- **WHAT IS EXPECTED**
Where the line containing "Table 5. Main" appears below, start there and repeat each line exactly to the end. Leave the pictures out.
* * * * * * * * *
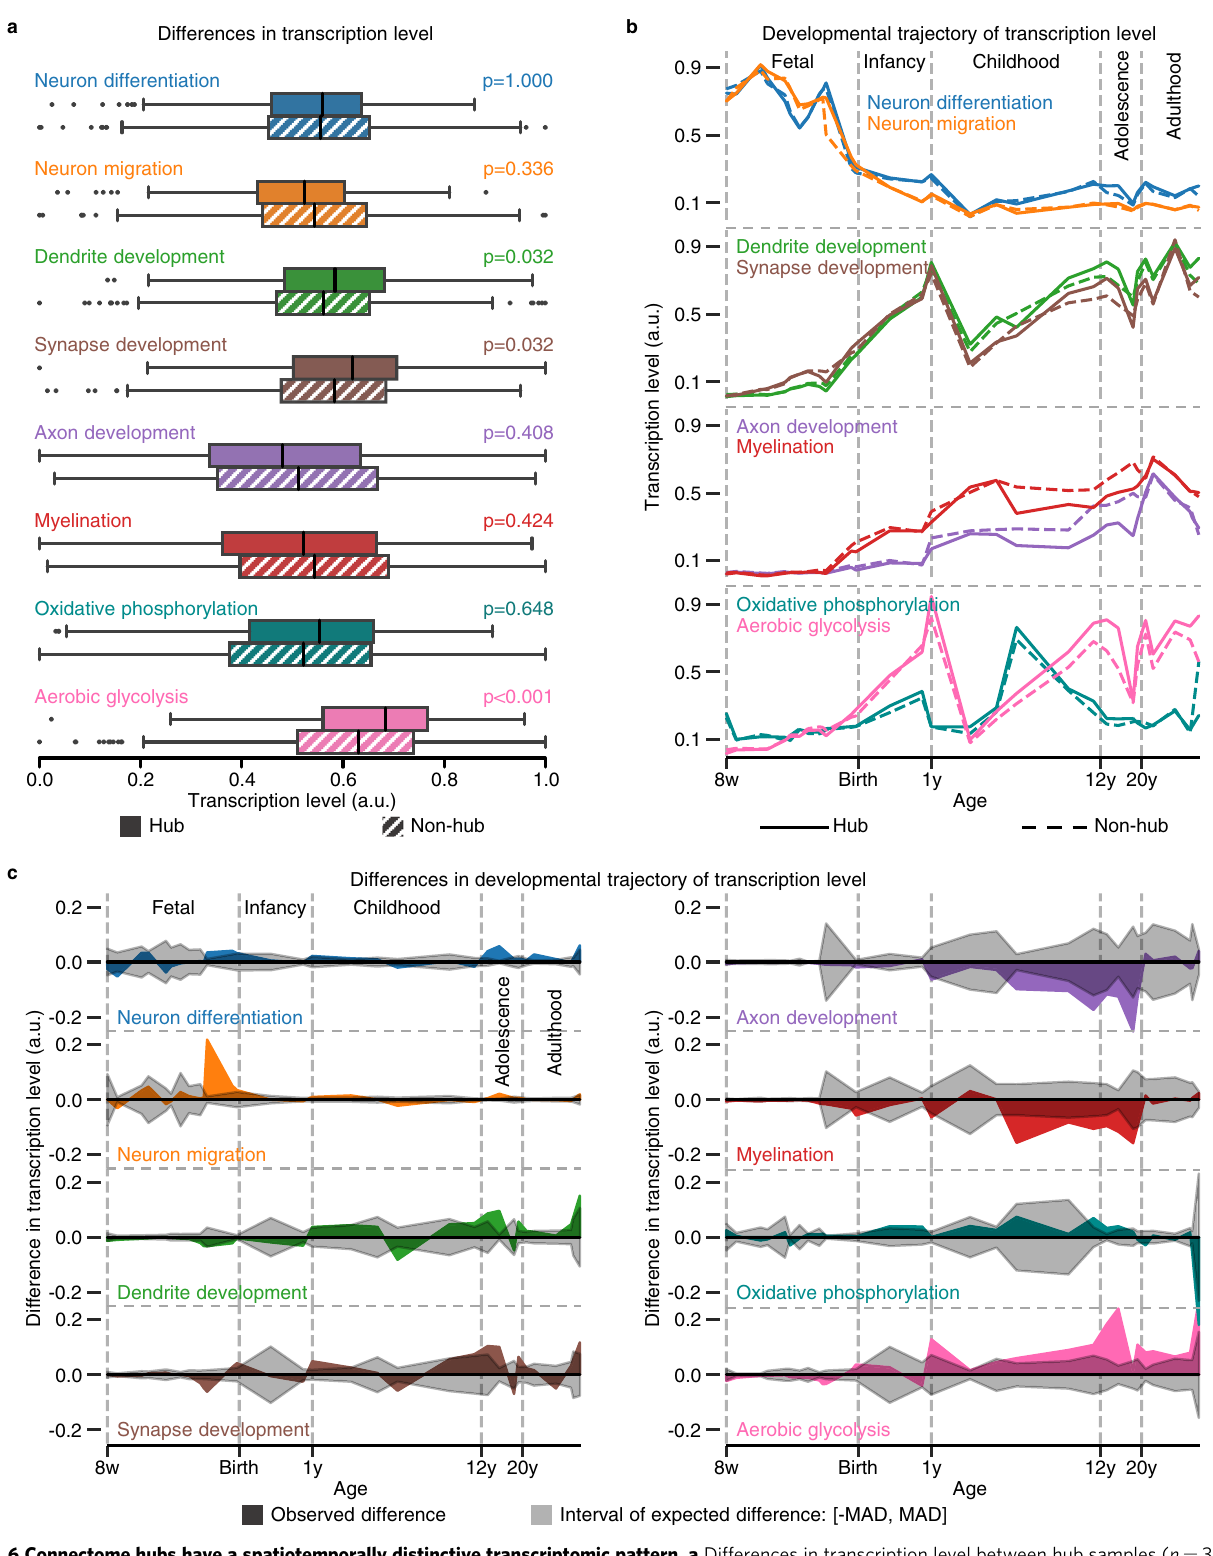
Fig. 6 Connectome hubs have a spatiotemporally distinctive transcriptomic pattern. a Differences in transcription level between hub samples ( n = 382) and non-hub samples ( n = 776) for genes associated with key neurodevelopmental processes 38 and main neuronal metabolic pathways 39 . Boxplot left and right edges, vertical black lines, and whiskers and dots depict the 25th and 75th percentiles, median, and extreme nonoutlier and outlier values, respectively. The statistical signi fi cances of one-sided Wilcoxon rank-sum tests were determined by 1000 permutation tests and were labeled with Bonferroni-corrected p values. b Developmental trajectory of transcription level in hub and non-hub regions for genes involved in key neurodevelopmental processe 38 and main neuronal metabolic pathways 39 . c Differences in the developmental trajectory of transcription level between hub and non-hub regions shown in b . MAD, the median absolute deviation of transcription level across brain regions. w post-conceptional week, y postnatal year, a.u. arbitrary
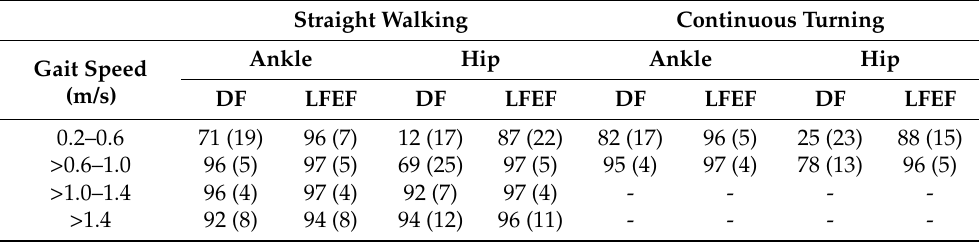
Table 1. Mean percentage agreement (standard deviation) between SW activity monitor and ankle and hip worn AG using the DF and LFEF for different gait speeds during straight walking and walking with continuous turns.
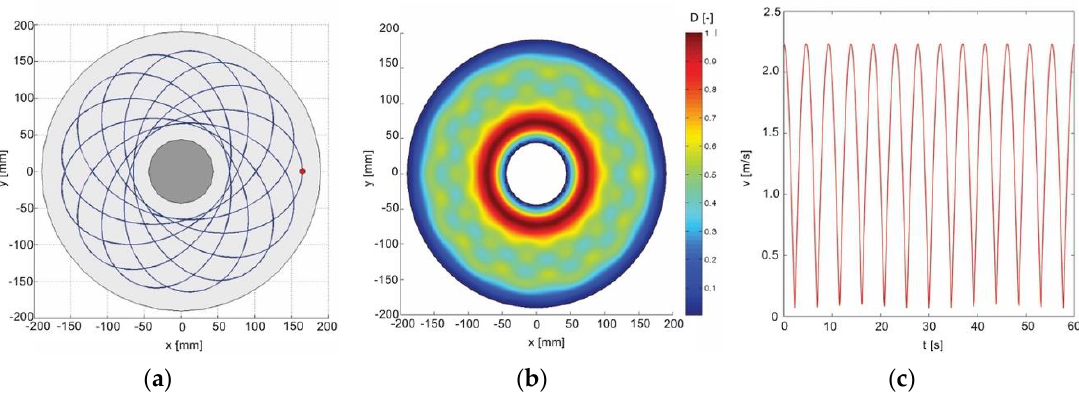
Figure 4. The influence of the parameter k 1 = 13 / 9 on: ( a ) the shape of the abrasive grains trajectory; ( b ) the trajectories density on the lapping plate; and ( c ) the distribution of relative velocities v ( t ). Table 1. Cycle duration for di ff erent parameters k 1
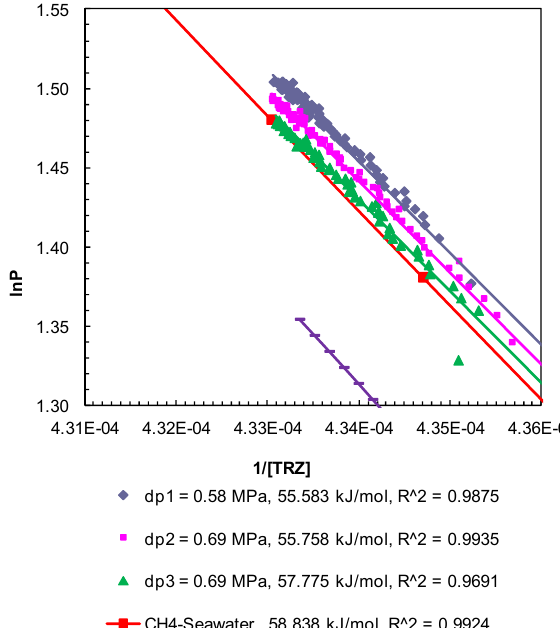
Figure 7. Post-depressurization (dps1–3) P - T conditions from Experiment 3 plotted as ln P against 1/[ T R Z ]. The Clausius-Clapeyron equation was used to calculate enthalpy of dissociation ( ∆ H in kJ/mol) of methane hydrates from seawater in porous media at a hyd confining pressure of 10.44 MPa. The R 2 values indicate the correlation coefficient for linear regression performed to compute the slope as ∆ H hyd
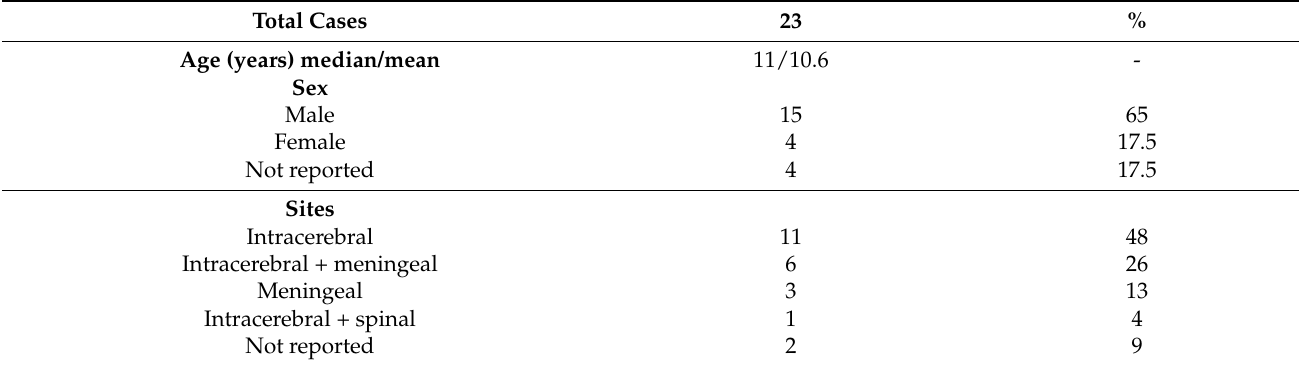
Table 5. Main features of pediatric primary CNS ALCL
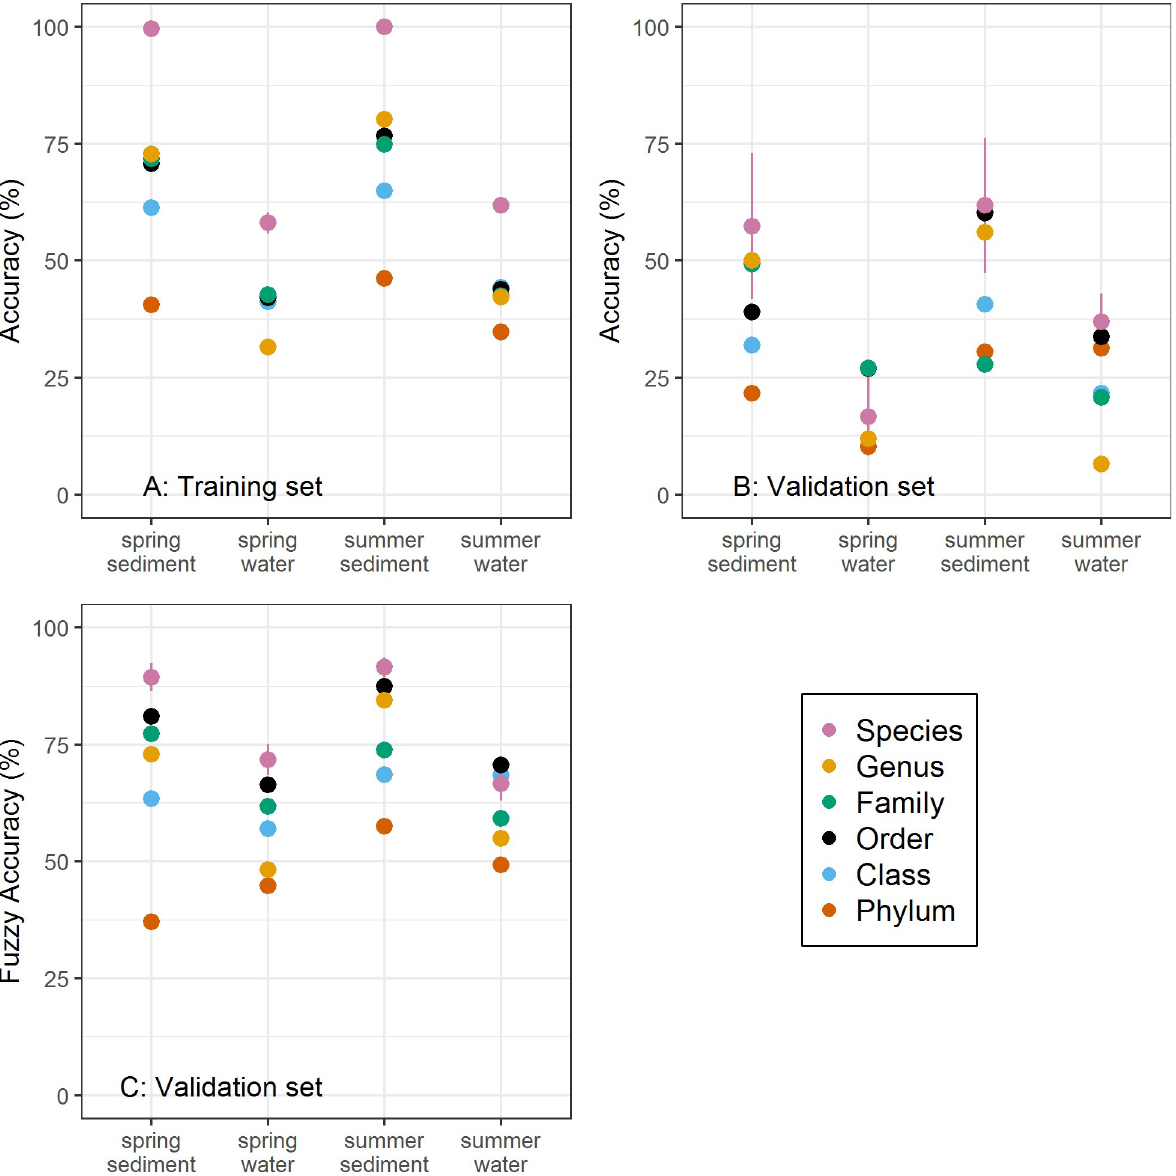
Fig 2. Stream assessment classification accuracy using all taxa. Model classification accuracy of sites into 8 possible BIBI categories for the training dataset (Panel A), validation dataset (Panel B), and the fuzzy classification accuracy for the validation dataset (Panel C) across the differing levels of taxonomic resolution, sampling season (spring, summer), and sampling medium (water, stream sediment). Points represent the mean accuracy across 1,000 model runs resampling 80% of the dataset to form the training dataset and the remaining 20% comprising the validation dataset. Results for species are based on all OTUs, including those not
* * * * * * * * *
- **TASK OUTPUT**
Table 5. Main features of pediatric primary CNS ALCL
Fig 2. Stream assessment classification accuracy using all taxa. Model classification accuracy of sites into 8 possible BIBI categories for the training dataset (Panel A), validation dataset (Panel B), and the fuzzy classification accuracy for the validation dataset (Panel C) across the differing levels of taxonomic resolution, sampling season (spring, summer), and sampling medium (water, stream sediment). Points represent the mean accuracy across 1,000 model runs resampling 80% of the dataset to form the training dataset and the remaining 20% comprising the validation dataset. Results for species are based on all OTUs, including those not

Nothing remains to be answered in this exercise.